ちょっとだけ絶望してみようか

 片尾甚太と金城丸太は小学校時代からの親友だった。甚太と丸太は日野市で生まれ育ち、今では2人とも社会人として別の会社で働いている。入社してから今年で5年目になるが、今でも会社帰りに2人で会うことも多かった。
 この日、2人は神田にあるドトールコーヒーで待ち合わせをしていた。7時と約束したのに、2人が到着したのは8時半。そう、2人とも時間にはルーズだった。そしてそもそも2人とも楽観的な人間で、これまで何かに悩んだという経験がなかった。
 2人ともコーヒーを頼み、何気ない会話が始まった。そしていつもの流れになる。甚太が言う。

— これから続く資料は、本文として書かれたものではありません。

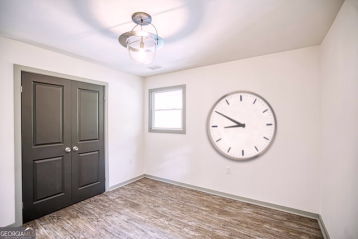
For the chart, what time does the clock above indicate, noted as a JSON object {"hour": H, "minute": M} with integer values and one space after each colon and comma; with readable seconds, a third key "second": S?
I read {"hour": 8, "minute": 50}
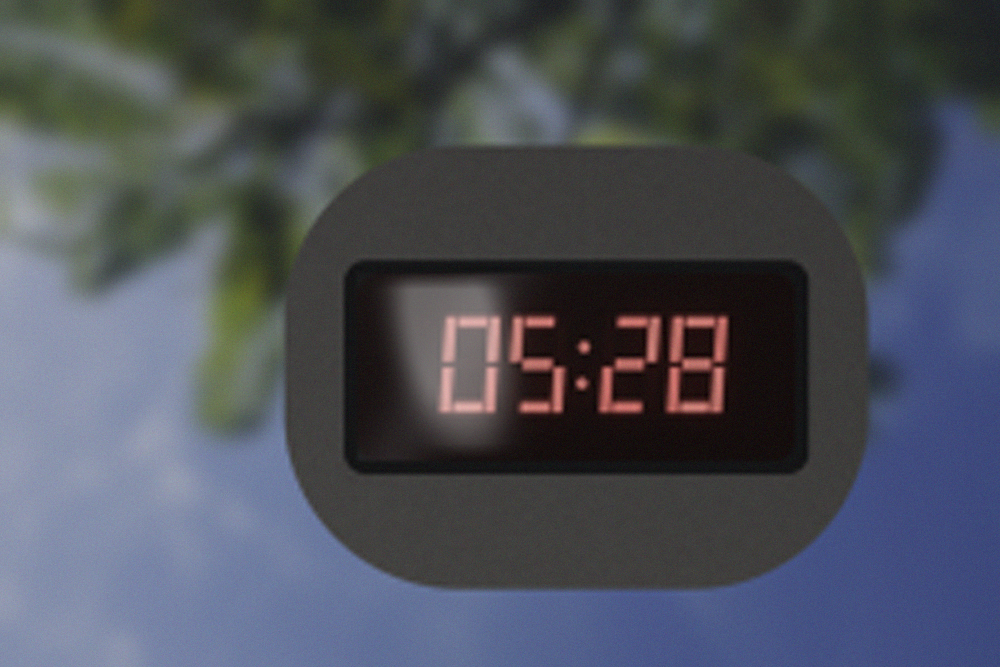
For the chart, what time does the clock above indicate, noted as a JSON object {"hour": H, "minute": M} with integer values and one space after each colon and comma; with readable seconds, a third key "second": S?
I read {"hour": 5, "minute": 28}
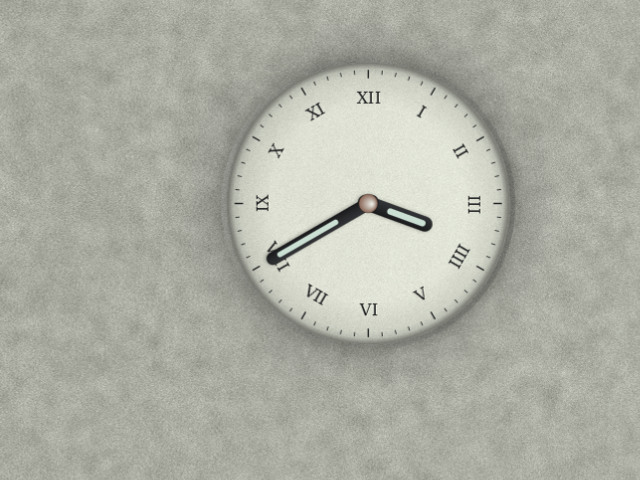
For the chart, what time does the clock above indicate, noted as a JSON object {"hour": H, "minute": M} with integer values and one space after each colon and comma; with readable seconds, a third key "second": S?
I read {"hour": 3, "minute": 40}
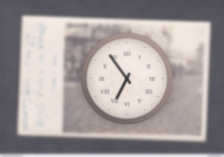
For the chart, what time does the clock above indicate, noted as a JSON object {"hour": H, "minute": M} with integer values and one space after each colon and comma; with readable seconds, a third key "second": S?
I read {"hour": 6, "minute": 54}
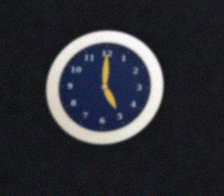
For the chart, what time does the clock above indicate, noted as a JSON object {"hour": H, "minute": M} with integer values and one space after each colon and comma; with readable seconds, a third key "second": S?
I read {"hour": 5, "minute": 0}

「それにしても、日本の人ってどうしてこんなに悩むのが好きなんだろうか」
「本当だよな。俺もおまえみたいに悩んだことがないから、他の人と話が合わないのが辛いよ」
 一般的に言うと、同じようなタイプの友達と言うのは長続きはしないものだが、この2人はこの圧倒的に楽観的であることにより、周囲から疎外感を感じてしまうことが多かった。それゆえこうして長い間付き合うことができたのだ。
「なあ、丸太」と改まった顔で甚太が言う。
「なんだよ、そんな怖い顔して」
「今日は俺から提案があるんだけど、一度絶望ってものをやってみないか?」
「絶望? いいけどさ…。どうやってやるんだよ。俺ら、悩んだこともないのに」
「わからないよ。ただ、歌の歌詞でもよく絶望とか出てくるだろ? ああいう言葉の意味を理解するためにも、俺たち一度絶望しといたほうがいいと思うんだ」
 甚太のこの提案を丸太は面白おかしく受け入れた。そもそもこの2人が物事を否定することはほとんどない。
「そうだな。じゃあ、やってみるか。俺から行くぞ」
 そう言って丸太は暗い顔をして、ため息をつく。
「お、いい線行ってるな。じゃあ俺も」
 そう言って甚太は床に手をつき、「もうダメだ…」とつぶやいた。他の客がこそこそと視線を送ってくるのがわかる。
 丸太は甚太のこの絶望を見て刺激を受けたようだった。「おまえがそこまでやるなら、俺はそんなもんじゃないぞ。見てろよ」おもむろに立ち上がった丸太は、ドトールの外に走り出し、夜の街に向かって大きな声で叫んだ。「この世なんてなくなっちまえばいいんだ!」
 その声はドトールの中にも響き渡った。それまで本を読みながら静寂を楽しんでいたOLや学生なども迷惑そうに入り口に顔を向けた。
 丸太はそれ以上の絶望を思いつかなかった。甚太が入ってくると、「負けたよ。完敗だ。おまえがあんなに絶望できるとは思わなかった」
「だろ? 俺もやってて驚いたよ。人間ってああいう風に絶望するんだな。これで明日から会社の奴らの会話にも入っていけるよ」


 そして丸太は翌日出社し、同僚たちに向かって面白おかしく昨日の話を語った。
「昨日さ、学生時代の親友と会ってさ、2回も絶望しちゃったんだよね」
 それを聞いた同僚たちはきょとんとした顔で聞いていた。そのまま丸太の話はゆるやかに流され、やがて自分たちの給料の低さや仕事の悩み、家庭での問題などの一連の暗い話が始まったが、丸太は入っていくことができなかった。甚太も然り。